═══ PROVIDED TEXT

- Church: Catholic Church
- Diocese: Diocese of Pienza
- In office: 1668–1698
- Predecessor: Giovanni Checconi
- Successor: Antonio Forteguerra
- Previous post: Bishop of Sovana (1652–1668)

Orders
- Consecration: 29 December 1652 by Marcantonio Franciotti

Personal details
- Born: 11 January 1616 Siena, Italy
- Died: 15 January 1698 (age 82) Pienza, Italy

= Girolamo Borghese =

Italian Roman Catholic prelate (1616–1698)

Girolamo Borghese, O.S.B. (11 January 1616 – 15 January 1698) was a Roman Catholic prelate who served as Bishop of Pienza (1668–1698)
and Bishop of Sovana (1652–1668).

==Biography==
Girolamo Borghese was born in Siena, Italy on 11 January 1616 and ordained a priest in the Order of Saint Benedict.
On 11 December 1652, he was appointed Bishop of Sovana by Pope Innocent X.
On 29 December 1652, he was consecrated bishop by Marcantonio Franciotti, Cardinal-Priest of Santa Maria della Pace, with Ranuccio Scotti Douglas, Bishop Emeritus of Borgo San Donnino, serving as co-consecrators.

══════
═══ AVAILABLE DATA

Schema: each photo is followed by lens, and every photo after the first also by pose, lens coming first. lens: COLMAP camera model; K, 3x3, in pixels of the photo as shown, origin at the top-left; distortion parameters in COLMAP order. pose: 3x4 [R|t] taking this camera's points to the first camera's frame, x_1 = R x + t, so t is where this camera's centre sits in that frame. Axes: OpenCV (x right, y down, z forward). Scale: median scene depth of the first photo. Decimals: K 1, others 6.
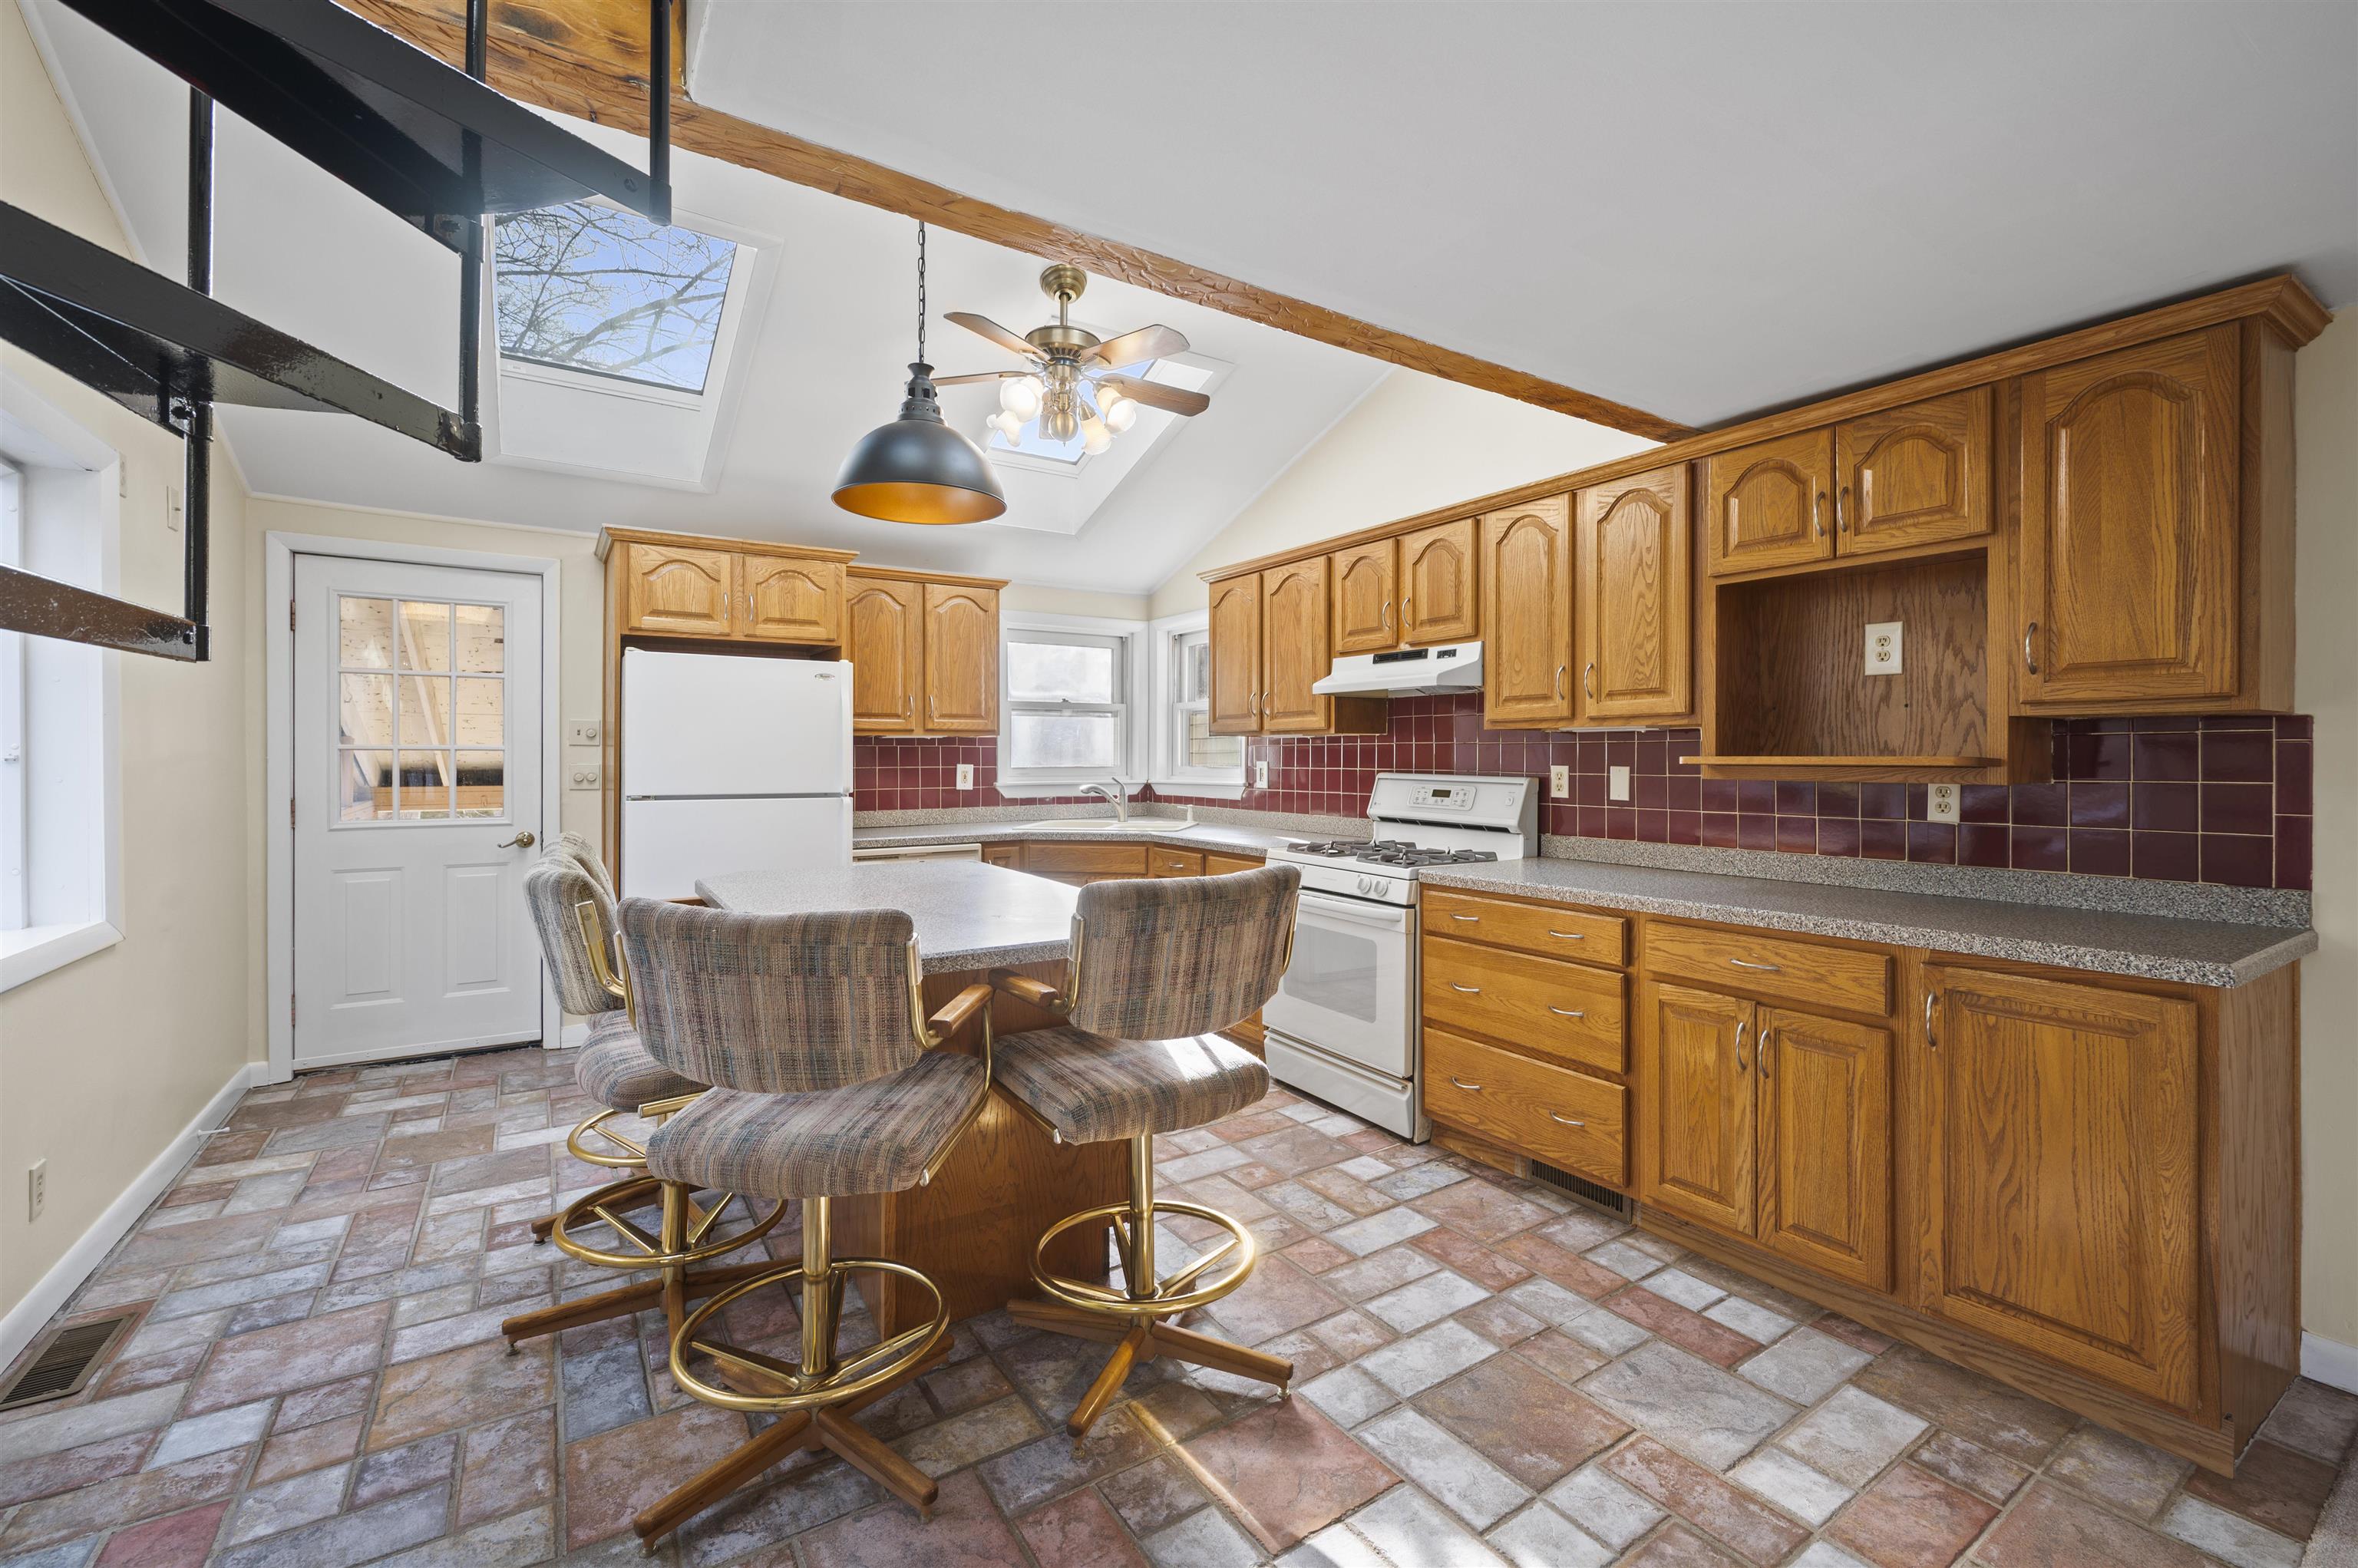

══════

* WORK ORDER A: In the article on Girolamo Borghese, which pope appointed him Bishop of Sovana?
* WORK ORDER B: Copy the passage of the Girolamo Borghese article starting at "Italian Roman Catholic" and ending at "serving as co-consecrators.".
* WORK ORDER C: Do these statements agree with the Girolamo Borghese article? (i) He was born in Pienza. (ii) He was consecrated bishop on 29 December 1652. (iii) Giovanni Checconi succeeded him as Bishop of Pienza. For each one, answer yes or no and quote the words of the article that decide it.

* EXERCISE RESULT A: Pope Innocent X

* EXERCISE RESULT B:
Italian Roman Catholic prelate (1616–1698)

Girolamo Borghese, O.S.B. (11 January 1616 – 15 January 1698) was a Roman Catholic prelate who served as Bishop of Pienza (1668–1698)
and Bishop of Sovana (1652–1668).

==Biography==
Girolamo Borghese was born in Siena, Italy on 11 January 1616 and ordained a priest in the Order of Saint Benedict.
On 11 December 1652, he was appointed Bishop of Sovana by Pope Innocent X.
On 29 December 1652, he was consecrated bishop by Marcantonio Franciotti, Cardinal-Priest of Santa Maria della Pace, with Ranuccio Scotti Douglas, Bishop Emeritus of Borgo San Donnino, serving as co-consecrators.

* EXERCISE RESULT C:
(i) No: "Girolamo Borghese was born in Siena, Italy on 11 January 1616"
(ii) Yes: "On 29 December 1652, he was consecrated bishop by Marcantonio Franciotti"
(iii) No: "Successor: Antonio Forteguerra"